Because Skibell is a brilliant writer, he makes us think, make us laugh, as he offers up the world through his quirky lens.


“[ Joseph Skibell is] a bit of a wise shaman sharing his gently amusing, offbeat life lessons. There’s something unusually endearing and sweet about the 16 “true stories” in My Father's Guitar and Other Imaginary Things.”—

“It’s easy to see why a writer blurbing this book describes [Skibell] as a ‘literary Louis CK.’ These shards of life have the feel of the standup performances you might here at New York’s The Moth.”—Toronto Star

“[Joseph Skibell] manages to find humor and self-effacing wit even while contemplating his own mortality and possibly defective memory. Skibell discovers that even when writing so-called ‘true’ stories, all lives are filled with imaginary things.”—Atlanta Journal Constitution

“This book was like candy to me, the best candy, the kind you find yourself tiptoeing into the kitchen for all night long, trying to sneak one more piece before you're ordered to bed . . . The voice is so beguiling, the tone so sweet and hilarious, you quickly realize that you are in the hands of a master . . . Mr. I. B. Singer, meet Mr. Twain. This is a book to be prized in the way readers prize the work of Charles Portis.” —James Magnuson, author of Famous Writers I Have Known

“Humorous and heartfelt . . . Whether the stories are mere snapshots or more extended, [Skibell] writes with a humor that flies under the radar until a joke pops up with a well-timed zing. The emotional core of the stories, though, revolves largely around Skibell’s choppy relationship with his strict father. Skibell looks back on their differences with the emotional maturity that comes with time and distance, and his recollections, both funny and somber, resound with feeling.”—Booklist

“Colorful and endearing, the book will appeal to readers who appreciate Augusten Burroughs-style, real-life anecdotal ponderings focused on familial ties and how life's eternal cycle of enchantment and disillusionment somehow sustains us. A memoir/essay collection of consistently heartfelt and enlightening morsels of humanity.”—Kirkus Reviews

“When [Skibell] turns quietly to the spaces we occupy in real life . . . a wink of illusion and philosophy can be expected . . . Skibell writes with the insight of a philosopher, conveying his ideas with the beauty of a craftsman.”—

“Stories? These wise and humane offerings aren’t stories; they’re musical notes, from a master composer. And they swirl and swell and come together and echo one another to create a concerto of love and sadness and warmth and humor that will linger in your memory long after reading, as the best music always does.” —Jeremy Dauber, author of The Worlds of Sholem Aleichem

Meet the author

Photo Credit: Kay Hinton

Possessing “a gifted, committed imagination” (New York Times), Joseph Skibell is the author of three novels, A Blessing on the Moon, The English Disease, and A Curable Romantic, and the forthcoming collection of nonfiction stories, My Father’s Guitar and Other Imaginary Things. He has received numerous awards, including the Rosenthal Foundation Award from the American Academy of Arts and Letters, a National Endowment for the Arts Fellowship, the Sami Rohr Award in Jewish Literature, and Story magazine’s Short Short-Story Prize.

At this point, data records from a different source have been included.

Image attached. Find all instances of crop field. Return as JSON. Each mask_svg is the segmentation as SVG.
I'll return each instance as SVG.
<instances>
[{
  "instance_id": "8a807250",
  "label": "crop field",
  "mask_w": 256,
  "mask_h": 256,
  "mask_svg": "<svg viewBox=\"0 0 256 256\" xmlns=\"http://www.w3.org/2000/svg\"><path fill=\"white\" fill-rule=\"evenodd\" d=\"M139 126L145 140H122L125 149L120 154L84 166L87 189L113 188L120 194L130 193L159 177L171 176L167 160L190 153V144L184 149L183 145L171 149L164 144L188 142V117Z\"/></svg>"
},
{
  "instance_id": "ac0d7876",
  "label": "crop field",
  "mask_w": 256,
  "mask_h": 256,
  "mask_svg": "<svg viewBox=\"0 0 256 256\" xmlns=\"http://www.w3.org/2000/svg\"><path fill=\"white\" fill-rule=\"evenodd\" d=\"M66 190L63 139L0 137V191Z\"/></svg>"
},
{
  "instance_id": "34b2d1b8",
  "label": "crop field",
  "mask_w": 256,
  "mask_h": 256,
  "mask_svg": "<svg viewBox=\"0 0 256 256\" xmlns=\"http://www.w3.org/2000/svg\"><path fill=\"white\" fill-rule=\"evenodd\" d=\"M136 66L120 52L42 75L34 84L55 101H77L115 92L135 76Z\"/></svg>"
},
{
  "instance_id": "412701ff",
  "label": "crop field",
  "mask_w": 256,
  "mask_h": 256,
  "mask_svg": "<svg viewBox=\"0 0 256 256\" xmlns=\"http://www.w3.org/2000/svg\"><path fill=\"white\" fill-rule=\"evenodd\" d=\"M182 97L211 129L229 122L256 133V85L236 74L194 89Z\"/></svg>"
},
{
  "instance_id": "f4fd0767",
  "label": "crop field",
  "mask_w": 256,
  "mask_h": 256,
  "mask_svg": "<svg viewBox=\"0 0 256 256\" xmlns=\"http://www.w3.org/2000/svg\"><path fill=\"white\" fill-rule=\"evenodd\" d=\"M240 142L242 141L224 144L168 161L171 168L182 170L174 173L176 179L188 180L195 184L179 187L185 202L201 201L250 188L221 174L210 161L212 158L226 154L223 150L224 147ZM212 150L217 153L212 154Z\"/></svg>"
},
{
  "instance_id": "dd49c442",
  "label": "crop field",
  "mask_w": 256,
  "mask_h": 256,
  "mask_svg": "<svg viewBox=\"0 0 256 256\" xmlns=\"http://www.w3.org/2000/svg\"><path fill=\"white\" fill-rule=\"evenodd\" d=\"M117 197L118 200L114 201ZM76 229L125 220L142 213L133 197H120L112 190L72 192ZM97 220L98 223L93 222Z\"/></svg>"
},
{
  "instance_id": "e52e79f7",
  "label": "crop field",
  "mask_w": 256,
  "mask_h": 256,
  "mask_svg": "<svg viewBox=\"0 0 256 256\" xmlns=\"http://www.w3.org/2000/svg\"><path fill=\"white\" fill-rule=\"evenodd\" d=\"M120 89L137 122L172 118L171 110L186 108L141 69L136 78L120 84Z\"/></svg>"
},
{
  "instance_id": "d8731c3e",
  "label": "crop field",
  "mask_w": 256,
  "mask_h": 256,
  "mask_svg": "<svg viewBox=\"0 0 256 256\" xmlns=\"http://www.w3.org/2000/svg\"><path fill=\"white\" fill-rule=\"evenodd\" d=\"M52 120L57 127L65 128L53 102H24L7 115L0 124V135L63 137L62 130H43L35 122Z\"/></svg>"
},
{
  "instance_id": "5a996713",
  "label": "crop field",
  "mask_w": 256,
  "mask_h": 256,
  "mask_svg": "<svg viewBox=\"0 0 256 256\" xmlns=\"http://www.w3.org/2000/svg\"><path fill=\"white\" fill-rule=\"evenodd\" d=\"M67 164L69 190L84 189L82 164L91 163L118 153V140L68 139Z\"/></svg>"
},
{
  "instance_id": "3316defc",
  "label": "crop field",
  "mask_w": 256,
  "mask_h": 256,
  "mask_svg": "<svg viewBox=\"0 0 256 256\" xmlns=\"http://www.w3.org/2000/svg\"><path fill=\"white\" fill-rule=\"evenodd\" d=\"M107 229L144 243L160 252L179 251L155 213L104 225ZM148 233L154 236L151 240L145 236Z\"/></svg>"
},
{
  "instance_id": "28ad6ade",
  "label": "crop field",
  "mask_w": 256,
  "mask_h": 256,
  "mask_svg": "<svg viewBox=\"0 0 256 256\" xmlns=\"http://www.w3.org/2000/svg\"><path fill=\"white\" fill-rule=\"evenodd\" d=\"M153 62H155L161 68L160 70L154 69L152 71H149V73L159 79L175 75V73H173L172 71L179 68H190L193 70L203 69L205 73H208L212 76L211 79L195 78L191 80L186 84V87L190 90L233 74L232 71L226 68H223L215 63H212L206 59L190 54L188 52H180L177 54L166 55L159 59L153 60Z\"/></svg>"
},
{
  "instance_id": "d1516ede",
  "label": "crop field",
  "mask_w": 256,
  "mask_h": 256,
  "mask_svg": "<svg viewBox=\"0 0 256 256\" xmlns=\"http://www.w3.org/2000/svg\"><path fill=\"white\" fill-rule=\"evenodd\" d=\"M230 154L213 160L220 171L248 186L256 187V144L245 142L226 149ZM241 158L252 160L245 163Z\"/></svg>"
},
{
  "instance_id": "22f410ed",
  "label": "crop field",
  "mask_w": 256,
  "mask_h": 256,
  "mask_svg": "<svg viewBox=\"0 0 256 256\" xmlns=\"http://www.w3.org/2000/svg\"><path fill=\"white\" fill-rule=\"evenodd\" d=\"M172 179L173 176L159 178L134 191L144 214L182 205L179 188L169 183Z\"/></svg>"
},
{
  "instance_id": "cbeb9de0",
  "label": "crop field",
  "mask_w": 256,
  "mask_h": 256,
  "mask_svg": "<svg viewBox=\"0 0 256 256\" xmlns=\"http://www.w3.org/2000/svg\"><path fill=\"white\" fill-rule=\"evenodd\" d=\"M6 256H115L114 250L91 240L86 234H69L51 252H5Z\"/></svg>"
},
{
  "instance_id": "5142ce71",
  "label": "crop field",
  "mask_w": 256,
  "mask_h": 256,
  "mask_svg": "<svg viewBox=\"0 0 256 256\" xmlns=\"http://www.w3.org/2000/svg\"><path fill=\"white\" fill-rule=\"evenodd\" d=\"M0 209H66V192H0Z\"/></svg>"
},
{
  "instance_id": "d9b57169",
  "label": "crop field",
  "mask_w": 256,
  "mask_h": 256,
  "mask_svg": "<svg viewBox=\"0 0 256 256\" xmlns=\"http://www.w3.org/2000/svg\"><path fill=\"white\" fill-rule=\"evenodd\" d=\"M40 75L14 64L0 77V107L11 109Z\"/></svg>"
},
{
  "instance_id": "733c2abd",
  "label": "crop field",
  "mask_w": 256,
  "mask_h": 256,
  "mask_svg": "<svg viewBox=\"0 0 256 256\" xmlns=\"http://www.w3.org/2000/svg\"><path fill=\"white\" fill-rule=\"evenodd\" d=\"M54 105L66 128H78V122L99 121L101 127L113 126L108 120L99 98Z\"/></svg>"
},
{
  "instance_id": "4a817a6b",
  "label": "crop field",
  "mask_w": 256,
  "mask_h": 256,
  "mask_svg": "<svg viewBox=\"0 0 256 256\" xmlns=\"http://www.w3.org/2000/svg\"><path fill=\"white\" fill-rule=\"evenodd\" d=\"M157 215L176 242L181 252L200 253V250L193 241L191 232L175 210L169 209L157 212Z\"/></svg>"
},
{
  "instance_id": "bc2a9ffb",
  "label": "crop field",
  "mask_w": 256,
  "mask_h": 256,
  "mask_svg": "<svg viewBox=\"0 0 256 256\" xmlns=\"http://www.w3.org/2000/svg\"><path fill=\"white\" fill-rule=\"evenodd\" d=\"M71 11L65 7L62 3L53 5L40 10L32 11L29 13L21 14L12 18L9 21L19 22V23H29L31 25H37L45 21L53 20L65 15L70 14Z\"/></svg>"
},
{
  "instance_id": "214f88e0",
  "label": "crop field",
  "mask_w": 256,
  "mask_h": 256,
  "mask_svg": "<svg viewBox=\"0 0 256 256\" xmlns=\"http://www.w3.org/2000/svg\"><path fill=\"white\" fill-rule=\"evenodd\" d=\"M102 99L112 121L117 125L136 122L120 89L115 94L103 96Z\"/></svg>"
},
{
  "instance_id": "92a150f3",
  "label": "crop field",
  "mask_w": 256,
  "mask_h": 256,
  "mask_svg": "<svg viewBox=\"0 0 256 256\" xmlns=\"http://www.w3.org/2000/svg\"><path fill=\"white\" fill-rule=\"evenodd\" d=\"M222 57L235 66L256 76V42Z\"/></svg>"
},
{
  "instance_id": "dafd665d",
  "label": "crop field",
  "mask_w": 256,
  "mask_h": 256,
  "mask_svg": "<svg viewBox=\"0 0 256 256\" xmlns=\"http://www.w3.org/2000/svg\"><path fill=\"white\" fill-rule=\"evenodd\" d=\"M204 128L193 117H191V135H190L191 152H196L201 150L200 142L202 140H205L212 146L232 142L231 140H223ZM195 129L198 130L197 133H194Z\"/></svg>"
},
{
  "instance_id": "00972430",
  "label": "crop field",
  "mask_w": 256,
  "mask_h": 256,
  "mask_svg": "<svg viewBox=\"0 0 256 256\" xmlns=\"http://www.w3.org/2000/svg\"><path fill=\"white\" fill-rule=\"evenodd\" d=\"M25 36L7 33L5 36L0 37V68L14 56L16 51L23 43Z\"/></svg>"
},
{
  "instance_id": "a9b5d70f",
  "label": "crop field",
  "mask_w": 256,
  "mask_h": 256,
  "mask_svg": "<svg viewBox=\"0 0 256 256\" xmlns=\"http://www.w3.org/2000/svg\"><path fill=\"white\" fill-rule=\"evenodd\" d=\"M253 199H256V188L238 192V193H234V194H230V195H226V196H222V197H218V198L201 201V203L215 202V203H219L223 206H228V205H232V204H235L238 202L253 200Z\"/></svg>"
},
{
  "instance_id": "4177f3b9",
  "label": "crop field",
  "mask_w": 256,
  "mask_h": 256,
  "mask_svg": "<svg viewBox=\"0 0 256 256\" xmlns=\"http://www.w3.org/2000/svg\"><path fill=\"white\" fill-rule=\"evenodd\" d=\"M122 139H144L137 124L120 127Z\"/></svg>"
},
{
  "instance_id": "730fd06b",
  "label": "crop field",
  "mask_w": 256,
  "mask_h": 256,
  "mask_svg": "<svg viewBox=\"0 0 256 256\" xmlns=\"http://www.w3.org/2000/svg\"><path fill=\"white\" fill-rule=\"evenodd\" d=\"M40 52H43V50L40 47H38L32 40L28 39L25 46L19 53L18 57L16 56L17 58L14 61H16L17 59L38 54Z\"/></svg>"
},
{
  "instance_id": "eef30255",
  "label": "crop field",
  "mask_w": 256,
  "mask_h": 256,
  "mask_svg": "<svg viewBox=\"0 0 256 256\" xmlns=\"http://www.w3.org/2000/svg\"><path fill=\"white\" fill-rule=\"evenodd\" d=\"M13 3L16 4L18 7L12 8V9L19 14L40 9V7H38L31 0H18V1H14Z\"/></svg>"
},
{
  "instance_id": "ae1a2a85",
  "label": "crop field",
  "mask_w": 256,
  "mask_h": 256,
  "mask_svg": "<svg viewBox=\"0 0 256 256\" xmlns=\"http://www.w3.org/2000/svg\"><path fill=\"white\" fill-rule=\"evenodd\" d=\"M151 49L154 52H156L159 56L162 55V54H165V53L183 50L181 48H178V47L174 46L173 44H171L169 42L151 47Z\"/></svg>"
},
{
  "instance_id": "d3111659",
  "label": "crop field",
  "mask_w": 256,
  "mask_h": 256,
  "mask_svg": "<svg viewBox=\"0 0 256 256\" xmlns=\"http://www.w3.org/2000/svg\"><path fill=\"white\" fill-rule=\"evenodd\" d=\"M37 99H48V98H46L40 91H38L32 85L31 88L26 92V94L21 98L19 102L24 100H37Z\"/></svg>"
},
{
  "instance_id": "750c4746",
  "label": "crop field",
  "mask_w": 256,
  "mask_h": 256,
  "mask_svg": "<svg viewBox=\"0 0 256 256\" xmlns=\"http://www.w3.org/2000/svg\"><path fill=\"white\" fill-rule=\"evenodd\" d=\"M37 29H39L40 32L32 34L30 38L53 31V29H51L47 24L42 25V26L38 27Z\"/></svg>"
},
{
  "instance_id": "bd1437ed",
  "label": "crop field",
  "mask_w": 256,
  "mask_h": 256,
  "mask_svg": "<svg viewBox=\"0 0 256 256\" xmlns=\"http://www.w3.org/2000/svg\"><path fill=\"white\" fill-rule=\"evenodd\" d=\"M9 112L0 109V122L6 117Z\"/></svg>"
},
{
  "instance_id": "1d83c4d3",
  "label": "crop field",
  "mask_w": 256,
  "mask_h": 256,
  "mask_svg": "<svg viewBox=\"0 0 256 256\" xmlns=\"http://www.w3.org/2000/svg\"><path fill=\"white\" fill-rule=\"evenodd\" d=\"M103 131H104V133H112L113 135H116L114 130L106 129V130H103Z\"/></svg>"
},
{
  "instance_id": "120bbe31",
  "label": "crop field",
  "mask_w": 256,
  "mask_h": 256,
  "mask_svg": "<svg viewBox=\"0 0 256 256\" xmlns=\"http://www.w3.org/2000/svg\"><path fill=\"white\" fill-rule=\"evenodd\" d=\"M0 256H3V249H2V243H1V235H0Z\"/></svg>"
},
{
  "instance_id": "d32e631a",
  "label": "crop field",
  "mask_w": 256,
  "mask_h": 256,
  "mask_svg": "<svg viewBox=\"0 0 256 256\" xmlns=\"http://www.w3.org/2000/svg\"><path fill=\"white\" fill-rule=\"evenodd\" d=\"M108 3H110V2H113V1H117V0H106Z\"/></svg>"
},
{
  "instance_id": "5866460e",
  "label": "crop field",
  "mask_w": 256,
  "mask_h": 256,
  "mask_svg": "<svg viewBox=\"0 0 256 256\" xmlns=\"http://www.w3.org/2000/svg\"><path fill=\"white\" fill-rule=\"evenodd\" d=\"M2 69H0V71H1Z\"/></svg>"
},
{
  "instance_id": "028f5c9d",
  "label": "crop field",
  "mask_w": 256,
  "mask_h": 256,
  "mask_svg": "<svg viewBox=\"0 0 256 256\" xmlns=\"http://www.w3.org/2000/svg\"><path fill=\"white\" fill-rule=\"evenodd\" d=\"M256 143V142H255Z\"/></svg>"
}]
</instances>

As director of the Richard Ellmann Lectures in Modern Literature from 2008 to 2015, he sang and played guitar onstage with both Margaret Atwood and Paul Simon. A professor at Emory University, Skibell has also taught at the University of Wisconsin and the Michener Center for Writers at the University of Texas, and is currently a senior fellow at the Fox Center for Humanistic Inquiry.